PYD denen yapıyı eğit donat ile eğittiğimizi unutalım ama “ABD ile elele verirsek sırada Rakka var” sözünü nasıl anlamlandıralım. Mısırda laiklik övgüsünü hatırlamayalım ama Suriye’de laik bir yapıyı salık vermeniz hala ne dediğinizi ne yaptığınızı bilmediğiniz anlamına geliyor çünkü Esed sizden çok daha fazla laiktir!
İktidar partisine en çok hakaret edenlerin geçmiş söylediklerine bir reddiye açıklaması yapmadan parti veya hükümetlerde iyi noktalara gelmesini ve büyük bir koalisyon olduğunuzu unutalım ama şimdi Bahçeli ve Perinçek ile bu koalisyonu büyütme ve buna bağlı geçmiş ideolojik devlet mekanizmalarını devreye sokmanızı nasıl izah edelim!
En iyi yanlarınızı ortaya bu adamlar mı çıkartıyor da bu adamları tercih ediyorsunuz ey oh olsun diyemediğimiz dostlar!

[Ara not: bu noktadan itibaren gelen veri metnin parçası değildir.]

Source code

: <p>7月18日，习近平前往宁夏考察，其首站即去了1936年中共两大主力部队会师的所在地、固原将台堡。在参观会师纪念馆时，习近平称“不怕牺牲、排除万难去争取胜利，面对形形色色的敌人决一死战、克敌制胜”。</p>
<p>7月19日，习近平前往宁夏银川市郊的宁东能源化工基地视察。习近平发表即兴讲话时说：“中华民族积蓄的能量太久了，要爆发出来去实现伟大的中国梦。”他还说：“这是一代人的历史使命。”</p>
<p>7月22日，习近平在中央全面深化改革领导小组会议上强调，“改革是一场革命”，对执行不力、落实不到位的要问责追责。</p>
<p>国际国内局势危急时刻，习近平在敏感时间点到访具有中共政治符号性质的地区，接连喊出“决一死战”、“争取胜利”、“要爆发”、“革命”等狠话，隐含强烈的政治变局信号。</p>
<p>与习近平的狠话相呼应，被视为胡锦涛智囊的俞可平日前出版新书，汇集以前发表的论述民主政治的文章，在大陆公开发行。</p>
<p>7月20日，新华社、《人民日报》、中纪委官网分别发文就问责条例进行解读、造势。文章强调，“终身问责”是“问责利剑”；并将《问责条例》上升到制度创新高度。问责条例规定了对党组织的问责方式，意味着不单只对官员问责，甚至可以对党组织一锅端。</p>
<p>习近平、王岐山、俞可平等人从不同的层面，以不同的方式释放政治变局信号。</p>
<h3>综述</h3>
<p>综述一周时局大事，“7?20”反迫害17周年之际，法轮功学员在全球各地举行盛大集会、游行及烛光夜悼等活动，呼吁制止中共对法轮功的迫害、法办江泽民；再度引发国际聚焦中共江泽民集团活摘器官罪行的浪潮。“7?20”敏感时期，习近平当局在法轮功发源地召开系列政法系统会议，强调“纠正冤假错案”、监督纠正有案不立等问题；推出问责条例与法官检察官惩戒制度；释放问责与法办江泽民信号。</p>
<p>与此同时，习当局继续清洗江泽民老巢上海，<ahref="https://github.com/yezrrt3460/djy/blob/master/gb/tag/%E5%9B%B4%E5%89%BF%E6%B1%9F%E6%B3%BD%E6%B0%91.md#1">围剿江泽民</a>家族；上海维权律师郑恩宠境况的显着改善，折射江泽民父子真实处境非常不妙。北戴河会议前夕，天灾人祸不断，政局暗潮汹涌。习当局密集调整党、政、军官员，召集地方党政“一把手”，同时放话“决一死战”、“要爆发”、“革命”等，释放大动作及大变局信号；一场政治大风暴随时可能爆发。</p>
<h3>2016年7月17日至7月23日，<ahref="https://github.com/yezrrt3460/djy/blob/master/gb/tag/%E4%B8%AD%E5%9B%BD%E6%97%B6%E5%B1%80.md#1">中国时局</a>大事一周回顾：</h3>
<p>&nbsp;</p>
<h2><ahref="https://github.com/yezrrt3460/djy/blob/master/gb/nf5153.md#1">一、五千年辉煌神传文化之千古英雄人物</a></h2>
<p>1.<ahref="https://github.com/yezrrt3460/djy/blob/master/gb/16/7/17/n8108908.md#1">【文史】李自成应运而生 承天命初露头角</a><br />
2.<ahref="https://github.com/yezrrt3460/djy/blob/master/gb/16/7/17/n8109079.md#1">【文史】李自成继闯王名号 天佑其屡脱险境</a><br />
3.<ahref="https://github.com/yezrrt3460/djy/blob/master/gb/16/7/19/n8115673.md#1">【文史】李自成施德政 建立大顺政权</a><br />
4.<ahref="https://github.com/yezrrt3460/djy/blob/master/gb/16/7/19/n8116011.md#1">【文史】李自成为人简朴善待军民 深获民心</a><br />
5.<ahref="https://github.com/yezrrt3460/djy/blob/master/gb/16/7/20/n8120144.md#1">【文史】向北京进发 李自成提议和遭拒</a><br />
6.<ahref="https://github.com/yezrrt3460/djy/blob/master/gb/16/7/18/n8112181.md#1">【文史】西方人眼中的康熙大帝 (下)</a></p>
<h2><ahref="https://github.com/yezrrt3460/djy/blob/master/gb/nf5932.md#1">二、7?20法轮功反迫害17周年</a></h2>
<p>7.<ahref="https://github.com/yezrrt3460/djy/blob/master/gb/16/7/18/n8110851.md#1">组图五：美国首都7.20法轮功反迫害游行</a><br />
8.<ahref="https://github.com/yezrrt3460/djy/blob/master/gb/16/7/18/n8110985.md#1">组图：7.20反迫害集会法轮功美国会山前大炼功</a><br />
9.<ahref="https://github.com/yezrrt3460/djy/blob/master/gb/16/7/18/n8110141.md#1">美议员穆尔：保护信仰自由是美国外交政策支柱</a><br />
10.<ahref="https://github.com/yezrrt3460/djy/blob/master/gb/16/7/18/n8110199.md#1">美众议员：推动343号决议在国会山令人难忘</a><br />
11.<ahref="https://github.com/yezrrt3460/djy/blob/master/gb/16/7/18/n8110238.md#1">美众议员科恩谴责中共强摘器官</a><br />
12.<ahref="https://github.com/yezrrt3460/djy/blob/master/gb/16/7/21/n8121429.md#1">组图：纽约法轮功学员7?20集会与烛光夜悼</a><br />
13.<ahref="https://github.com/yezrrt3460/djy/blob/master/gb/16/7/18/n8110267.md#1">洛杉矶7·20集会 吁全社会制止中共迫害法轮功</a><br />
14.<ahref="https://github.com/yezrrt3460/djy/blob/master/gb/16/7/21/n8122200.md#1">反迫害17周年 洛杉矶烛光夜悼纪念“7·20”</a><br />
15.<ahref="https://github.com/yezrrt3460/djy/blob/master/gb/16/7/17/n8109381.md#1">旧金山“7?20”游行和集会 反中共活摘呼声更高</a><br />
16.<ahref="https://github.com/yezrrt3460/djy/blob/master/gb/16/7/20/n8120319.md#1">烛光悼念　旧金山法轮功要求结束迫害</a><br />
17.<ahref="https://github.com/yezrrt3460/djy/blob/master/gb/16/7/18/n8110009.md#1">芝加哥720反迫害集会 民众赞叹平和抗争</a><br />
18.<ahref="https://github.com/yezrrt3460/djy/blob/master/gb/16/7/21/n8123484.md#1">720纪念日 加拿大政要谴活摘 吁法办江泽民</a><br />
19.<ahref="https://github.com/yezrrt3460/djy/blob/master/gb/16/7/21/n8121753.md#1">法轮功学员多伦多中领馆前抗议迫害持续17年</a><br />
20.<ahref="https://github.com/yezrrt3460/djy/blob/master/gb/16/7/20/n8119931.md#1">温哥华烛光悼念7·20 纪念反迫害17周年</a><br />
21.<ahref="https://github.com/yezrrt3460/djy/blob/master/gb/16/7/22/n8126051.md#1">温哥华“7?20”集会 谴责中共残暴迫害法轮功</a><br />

Siz bizi kandırsanız da, zor zamanlarda satsanız da, rahata kavuşunca unutsanız da biz geçmişin hatırına, imanımızın sorumluluğuna binaen size oh olsun demeyeceğiz. Bunu sizlerde biliyor, onun için hala kırıcı ve hodgam davranıyorsunuz.
Biz oh olsun demedikçe dost sandıklarınızı sevindiriyor onları mutlu ve putlu hale getiriyorsunuz! Yine de oh olsun diyemeyiz, kardeşlik bizde kalsın der Rabbimize havale ederiz…
Kendi nefsimizi temize çıkarmadan, hataların insanlar için olduğunu bilerek, hiçbirimizin Maide Suresi 80. ayetinin muhatabı olmadan (“Onlardan birçoğunun kâfirleri dost edindiklerini görürsün. Nefislerinin kendilerine sunduğu şey ne kadar kötüdür! Allah onlara gazab etmiştir. Onlar ebedî olarak azap içinde kalacaklardır.”), iman ahdine bağlı, imanın yüklediği sorumluluğa uygun kardeşler olalım.
Badireleri atlatmanın en basit yolu, iman ahdine bağlı kardeşlik halkasını büyütmek ve güçlendirmekten geçer. İmanın olduğu yerde de dünyalık menfaatin yeri yoktur.